I believe this is the page:
http://www5.us.freebsd.org/releases/10.0R/schedule.html

It was getting updated with updated expected and actual dates for each release (including the RC's) until last week.  Now the latest updates are gone.


----------



## trh411 (Dec 23, 2013)

When I use your link I do not see the latest dates. When I go to the same page manually via the FreeBSD home page I see the dates. Maybe a caching issue?


----------



## ph0enix (Dec 23, 2013)

How do I get to it from the default page?  

Thanks!


----------



## nslay (Dec 23, 2013)

ph0enix said:
			
		

> How do I get to it from the default page?
> 
> Thanks!


I don't know. I just changed your URL to:
http://www.freebsd.org/releases/10.0R/schedule.html

And that gives a table with the expected dates.

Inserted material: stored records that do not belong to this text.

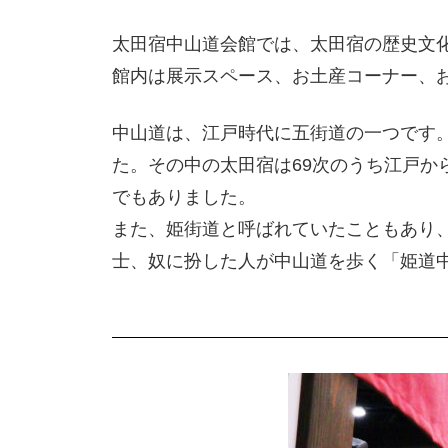
太田宿中山道会館では、太田宿の歴史文
館内は展示スペース、お土産コーナー、
中山道は、江戸時代に五街道の一つです
た。その中の太田宿は69次のうち江戸か
でもありました。
また、姫街道と呼ばれていたこともあり、地
士、奴に扮した人が中山道を歩く「姫道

Maybe they don't synchronize across their web servers?


----------



## ph0enix (Dec 23, 2013)

Thanks for the link!  I'm not sure why there are two different versions of the release schedule.  I usually just Google "FreeBSD 10 release schedule" and the first result that comes up points to the updated calendar.


----------



## wblock@ (Dec 23, 2013)

Please enter a PR, mentioning the www5.us address.


----------



## trh411 (Dec 24, 2013)

ph0enix said:
			
		

> How do I get to it from the default page?
> 
> Thanks!



A little late maybe, but:


1. On the http://www.freebsd.org home page, click on the *Upcoming* link under *Latest Releases*, which is just to the right of the demon. This will take you to the *Getting FreeBSD* page.
2. Click on the *Upcoming Release* link at the top left of the page. This takes you the *FreeBSD 10.0 Release Process* page.


----------